DIRECTIONS FOR THIS TASK: Copy the lines of the data below from the very first line through the line containing "Dólar canadiense", inclusive, reproducing each line without alteration.

[Records from a dataset]
Segment Open

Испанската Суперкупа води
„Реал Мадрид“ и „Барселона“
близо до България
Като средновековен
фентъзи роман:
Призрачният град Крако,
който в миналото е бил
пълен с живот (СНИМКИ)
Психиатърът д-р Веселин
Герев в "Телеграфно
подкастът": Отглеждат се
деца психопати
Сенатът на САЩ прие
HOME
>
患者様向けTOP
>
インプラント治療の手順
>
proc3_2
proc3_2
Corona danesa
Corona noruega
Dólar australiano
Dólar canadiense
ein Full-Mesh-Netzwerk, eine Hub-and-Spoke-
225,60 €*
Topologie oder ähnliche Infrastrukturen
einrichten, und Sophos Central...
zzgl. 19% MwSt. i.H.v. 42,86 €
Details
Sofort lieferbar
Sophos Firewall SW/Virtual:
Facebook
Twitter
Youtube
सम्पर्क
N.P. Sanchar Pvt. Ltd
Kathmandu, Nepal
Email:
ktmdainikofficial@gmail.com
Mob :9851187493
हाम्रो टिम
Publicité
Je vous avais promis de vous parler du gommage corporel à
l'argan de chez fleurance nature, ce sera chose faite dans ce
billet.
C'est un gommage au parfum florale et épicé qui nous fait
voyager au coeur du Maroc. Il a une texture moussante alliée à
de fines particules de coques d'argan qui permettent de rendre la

Segment Closed

COMPLETED EXERCISE:
Испанската Суперкупа води
„Реал Мадрид“ и „Барселона“
близо до България
Като средновековен
фентъзи роман:
Призрачният град Крако,
който в миналото е бил
пълен с живот (СНИМКИ)
Психиатърът д-р Веселин
Герев в "Телеграфно
подкастът": Отглеждат се
деца психопати
Сенатът на САЩ прие
HOME
>
患者様向けTOP
>
インプラント治療の手順
>
proc3_2
proc3_2
Corona danesa
Corona noruega
Dólar australiano
Dólar canadiense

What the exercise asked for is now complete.